I was wondering if anyone experienced in med mal would want to comment on this (maybe you have worked in med mal, Kevin? I don’t remember)

I haven’t directly worked with either med mal or hospital professional liability, but exposure to HPL does factor into some of the work I’m doing now.

So I’m not familiar with the ins-and-outs of the liability issues here; I’m just aware of the general high-level trends and other ugliness of that kind of exposure, as well as the vagaries/craziness of US civil courts in general…which is why I made that comment.

1 Like

Fair enough.

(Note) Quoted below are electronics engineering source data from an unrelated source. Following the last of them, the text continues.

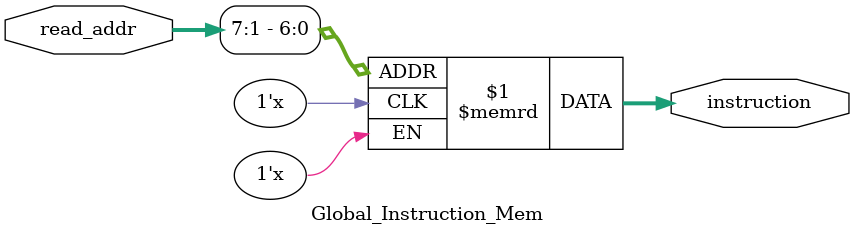
<source format=v>

`timescale 1ns / 1ps

module Global_Instruction_Mem(
    input [PC_WIDTH-1:0] read_addr, // from scheduler (global_pc)
    output [INST_WIDTH-1:0] instruction
    );
    
    parameter PC_WIDTH = 8;
    parameter INST_WIDTH = 16;

    reg [INST_WIDTH-1:0] rom [127:0];  
    
    initial  
    begin


    end

    assign instruction = rom[read_addr[7:1]]; 
endmodule
</source>
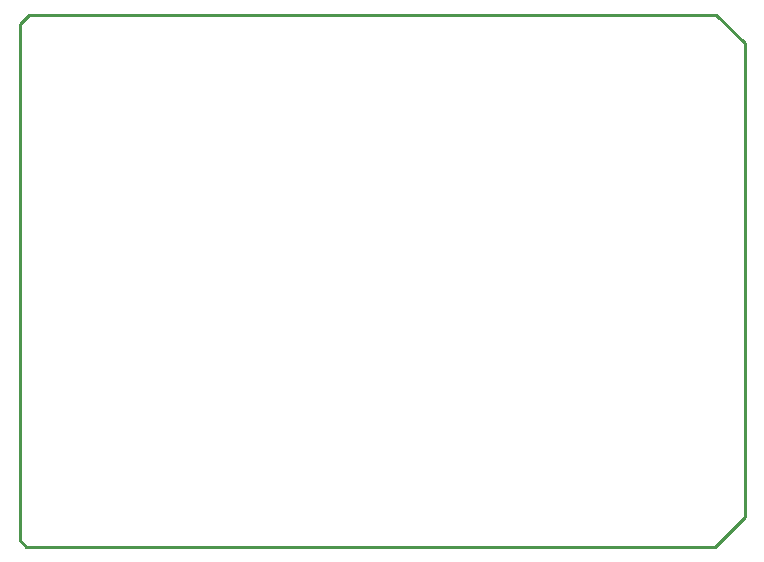
<source format=gko>
G04*
G04 #@! TF.GenerationSoftware,Altium Limited,Altium Designer,18.1.9 (240)*
G04*
G04 Layer_Color=16711935*
%FSLAX25Y25*%
%MOIN*%
G70*
G01*
G75*
%ADD11C,0.01000*%
D11*
X-78500Y-217500D02*
X151000D01*
X-80750Y-215250D02*
X-78500Y-217500D01*
X-80750Y-215250D02*
Y-43250D01*
X-77500Y-40000D02*
X151500D01*
X-80750Y-43250D02*
X-77500Y-40000D01*
X151000Y-217500D02*
X161000Y-207500D01*
Y-49500D01*
X151500Y-40000D02*
X161000Y-49500D01*
M02*

</source>
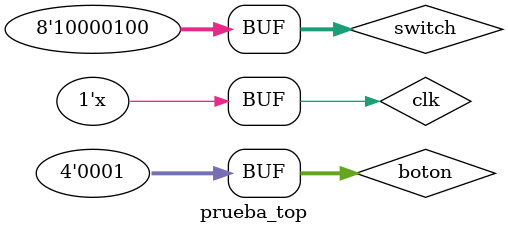
<source format=v>
`timescale 1ns / 1ps


module prueba_top;

reg clk =0; // 100MHZ

reg [7:0] switch;
reg [3:0] boton;
wire [3:0] anodo;
wire [7:0] catodo;

top UUT(clk, switch, boton, anodo, catodo);
always #5 clk =~clk;

initial 
begin
#100 switch[3:0] = 4; 
#1000 switch[7:4] = 8;
#100 boton = 1; 

end


endmodule

</source>
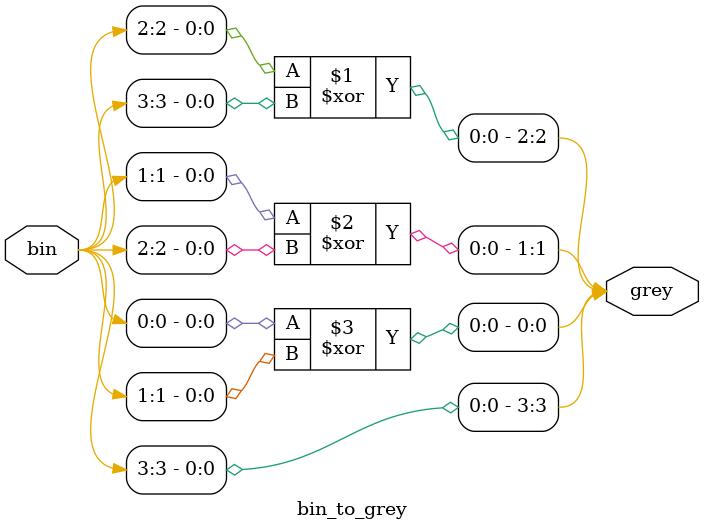
<source format=v>
module bin_to_grey(input [3:0] bin,output [3:0] grey);
  assign grey[3]=bin[3];
  genvar i;
  generate
    for(i=2;i>=0;i--) begin
      assign grey[i]=bin[i]^bin[i+1];
    end
  endgenerate
endmodule

</source>
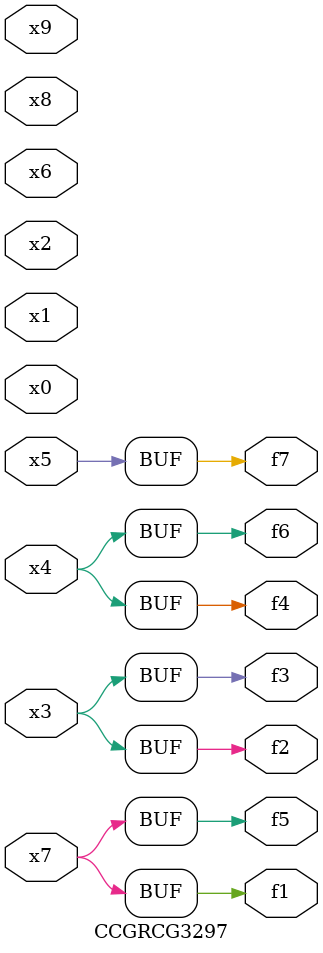
<source format=v>
module CCGRCG3297(
	input x0, x1, x2, x3, x4, x5, x6, x7, x8, x9,
	output f1, f2, f3, f4, f5, f6, f7
);
	assign f1 = x7;
	assign f2 = x3;
	assign f3 = x3;
	assign f4 = x4;
	assign f5 = x7;
	assign f6 = x4;
	assign f7 = x5;
endmodule

</source>
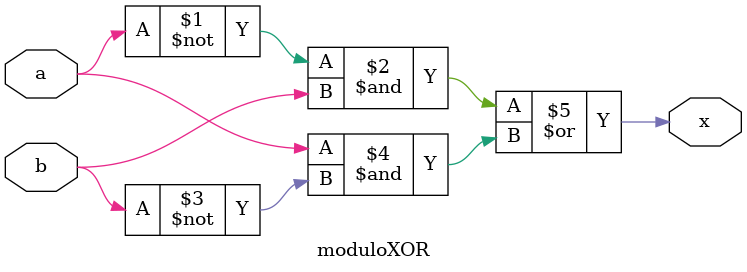
<source format=v>
`timescale 1ns / 1ps
module moduloXOR(
    input a,
    input b,
    output x
    );
	 
	 assign x=(~a)&b | a&(~b); //descripcion de xor


endmodule

</source>
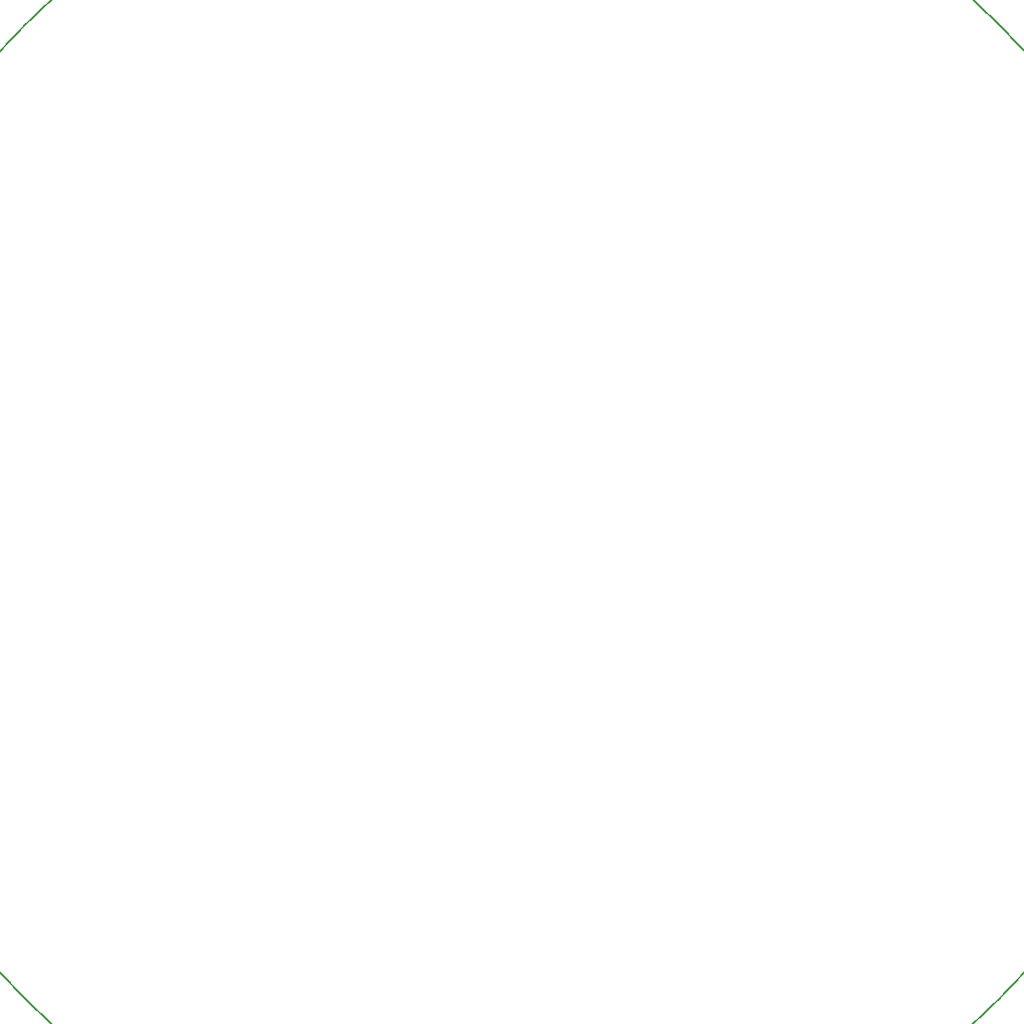
<source format=gbr>
G04 DipTrace 3.3.1.2*
G04 BoardOutline.gbr*
%MOIN*%
G04 #@! TF.FileFunction,Profile*
G04 #@! TF.Part,Single*
%ADD11C,0.005512*%
%FSLAX26Y26*%
G04*
G70*
G90*
G75*
G01*
G04 BoardOutline*
%LPD*%
X1125916Y1125947D2*
D11*
G03X4661450Y4661481I1767767J1767768D01*
G01*
G03X1125916Y1125947I-1767767J-1767767D01*
G01*
M02*

</source>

I’ve never been a juror on a civil trial, but I believe the judge can still instruct the jurors on what the hospital can and cannot be found liable for.

While I don’t have direct experience with med mal or hospital professional liability, I do have direct experience with several other forms of professional liability. (Law enforcement liability, for example.)

That direct experience, augmented by some exposure to civil justice systems outside the US, has fueled my cynicism when it comes to civil courts and juries.

I agree that it’s possible that a judge would instruct the jury in a manner favorable for the hospital (although if that were to happen, it’s more likely that the case would be settled before trial, I think, or this particular question would have been quashed if there were other matters to be litigated). However in some courts, the judges seem rather biased towards the injuried parties / biased against the parties with deep pockets.